In our case we have 3 files :
- environment configuration,
- template yaml
- sh file which run oc process.
And working case looks like this :
environment file :
#-- CORS ---------------------------------------------------------
cors_origins='["*"]'
cors_acceptable_headers='["*","Authorization"]'
template yaml :
- apiVersion: configuration.konghq.com/v1
kind: KongPlugin
metadata:
name: plugin-common-cors
annotations:
kubernetes.io/ingress.class: ${ingress_class}
config:
origins: "${{origins}}"
headers: "${{acceptable_headers}}"
credentials: true
max_age: 3600
plugin: cors
sh file running oc :
if [ -f templates/kong-plugins-template.yaml ]; then
echo "++ Applying Global Plugin Template ..."

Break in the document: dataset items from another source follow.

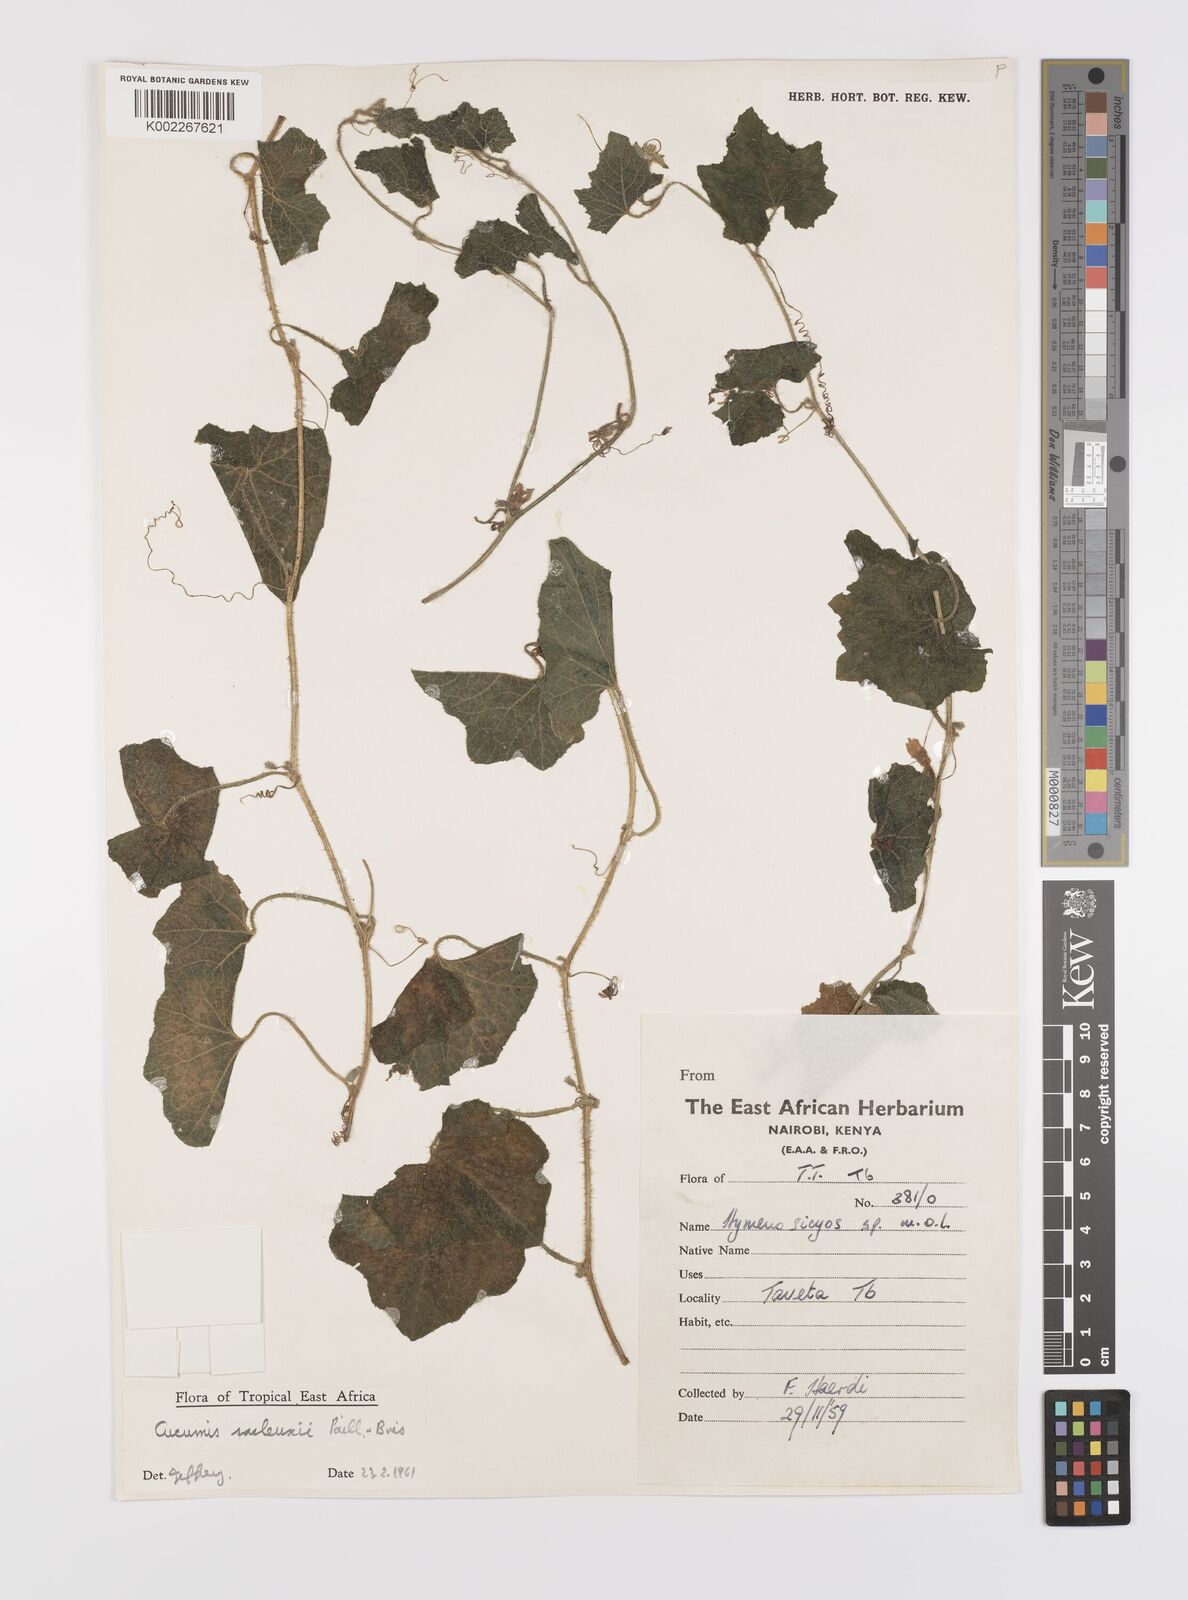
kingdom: Plantae
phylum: Tracheophyta
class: Magnoliopsida
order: Cucurbitales
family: Cucurbitaceae
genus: Cucumis
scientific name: Cucumis sacleuxii
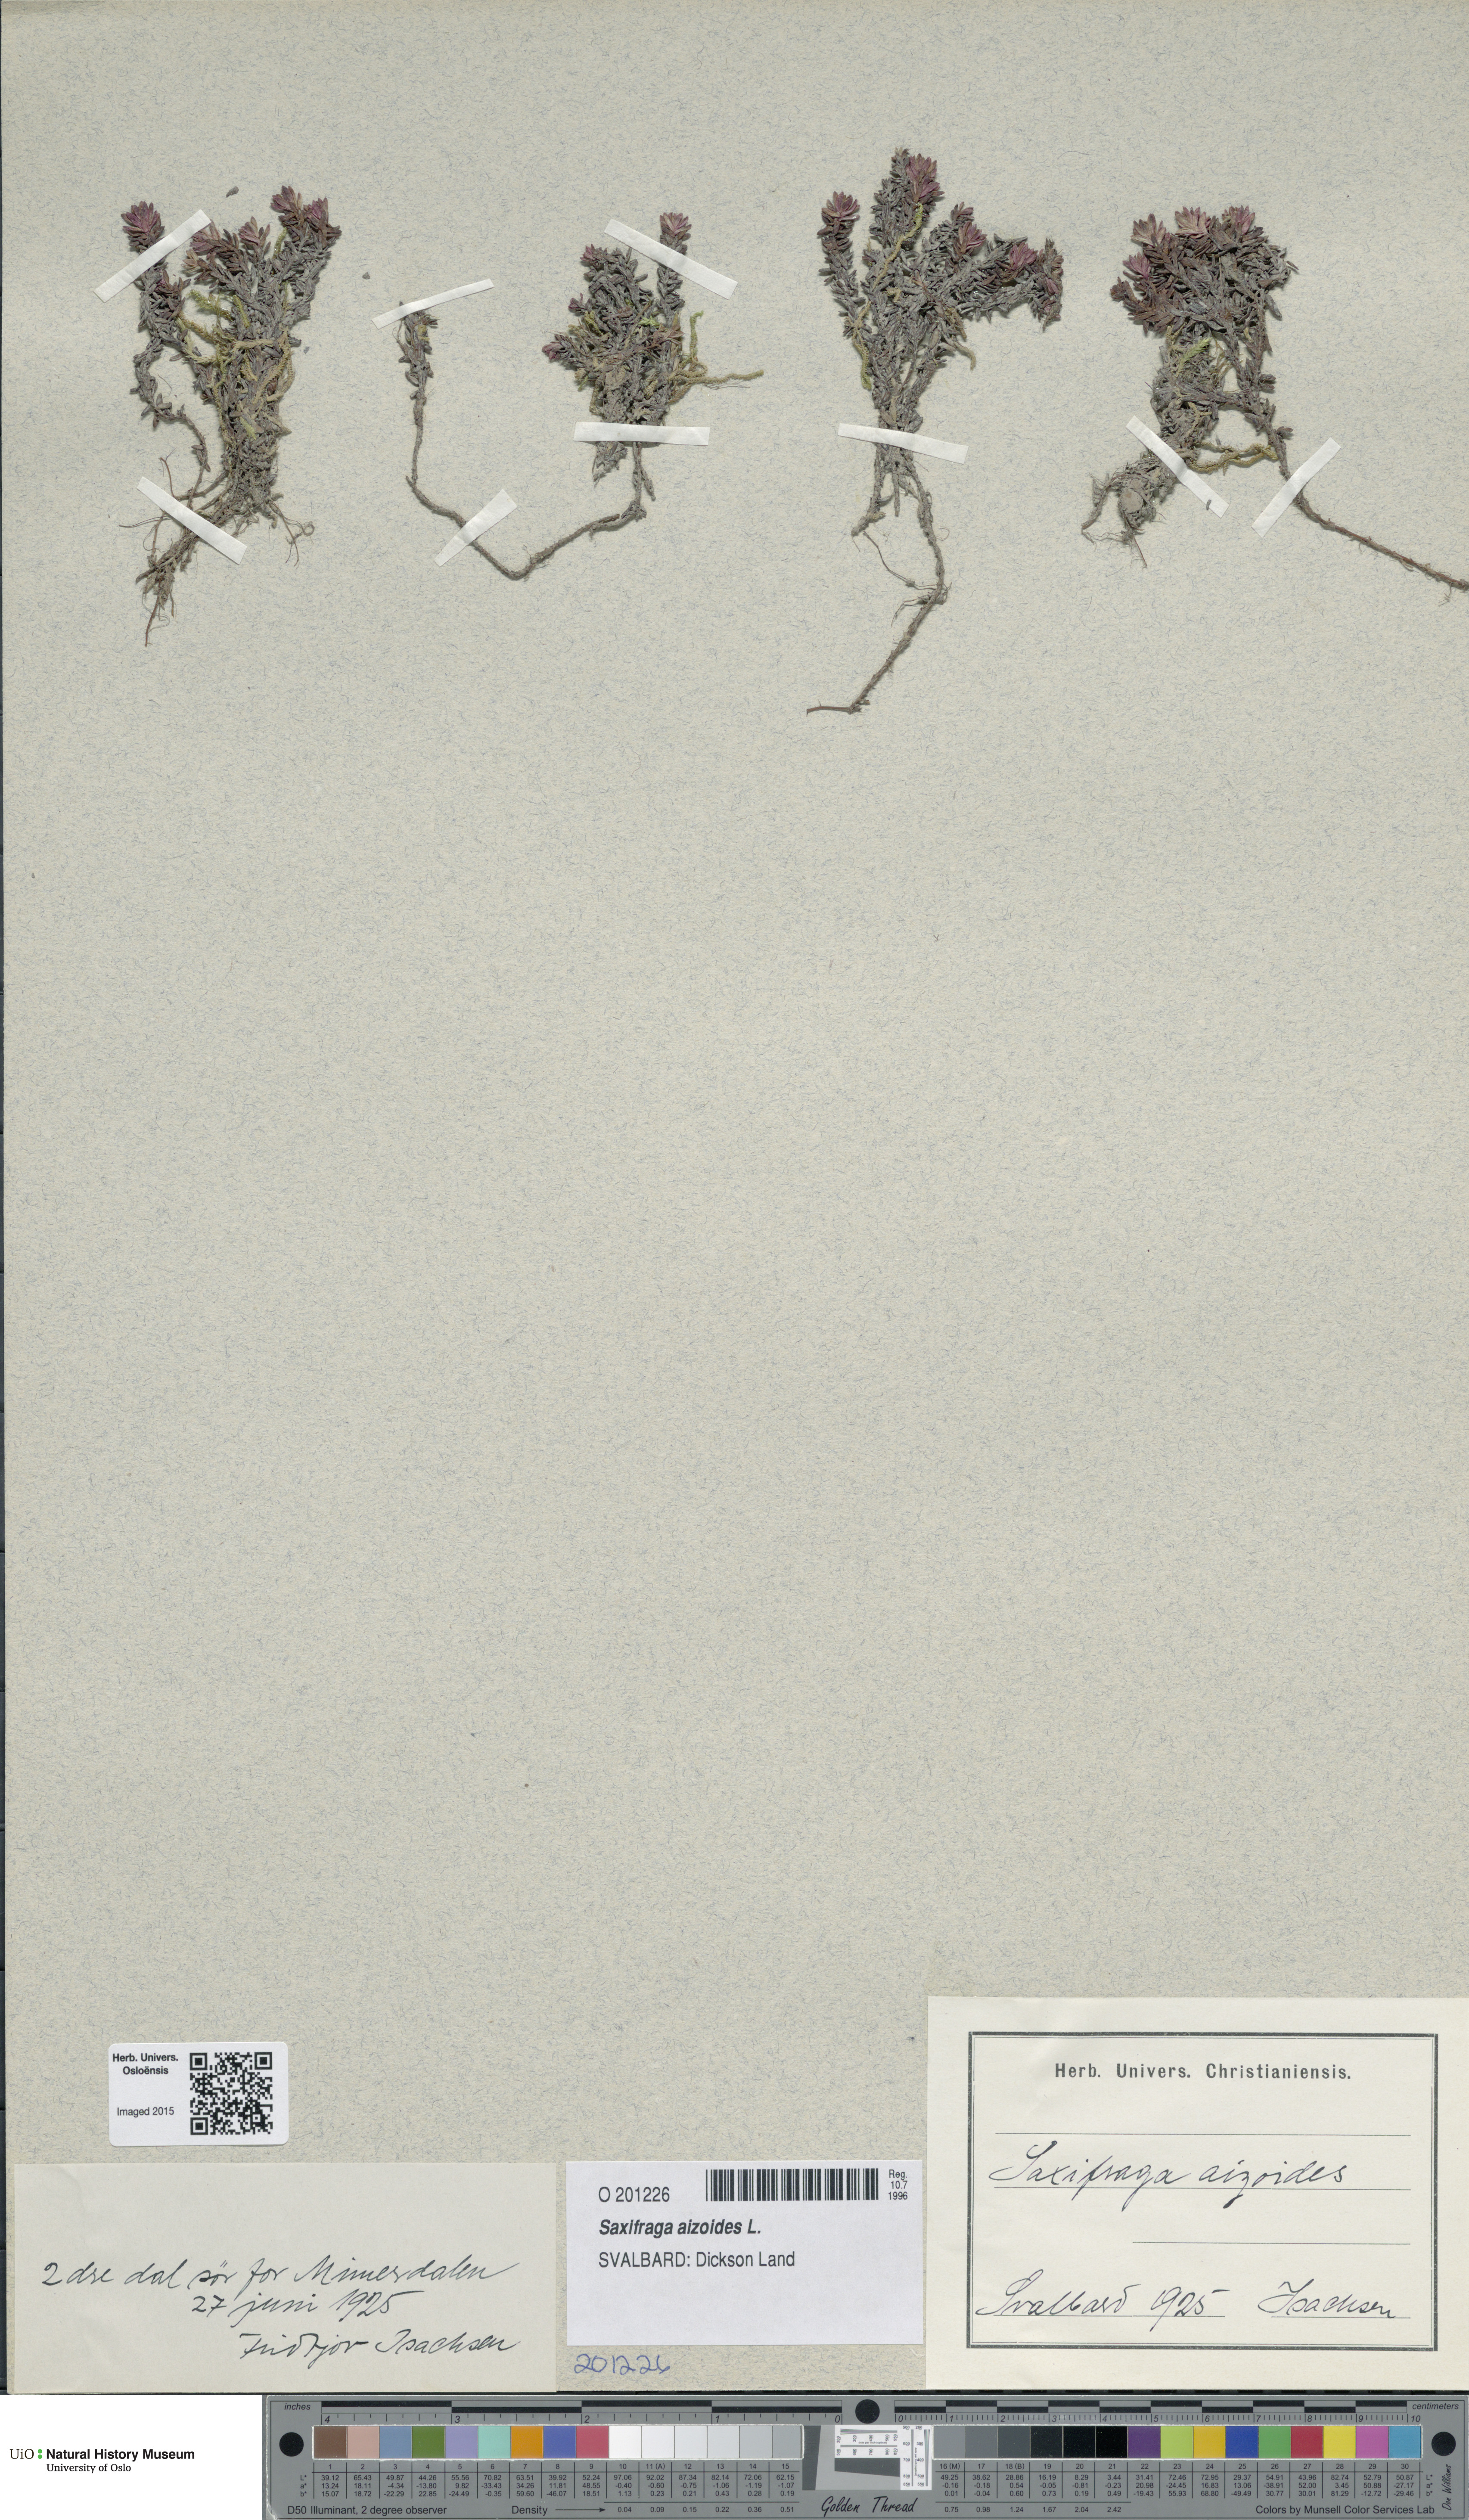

oc process -f templates/kong-plugins-template.yaml \
-p ingress_class="${kong_ingress_class}" \
-p origins=${cors_origins} \
-p acceptable_headers=${cors_acceptable_headers} \
-p request_per_second=${kong_throttling_request_per_second:-100} \
-p request_per_minute=${kong_throttling_request_per_minute:-2000} \
-p rate_limit_by="${kong_throttling_limit_by:-ip}" \
-o yaml \
> yaml.tmp && \
cat yaml.tmp | oc $param_mode -f -
[ $? -ne 0 ] && [ "$param_mode" != "delete" ] && exit 1
rm -f *.tmp
fi
The sh file should read environment file.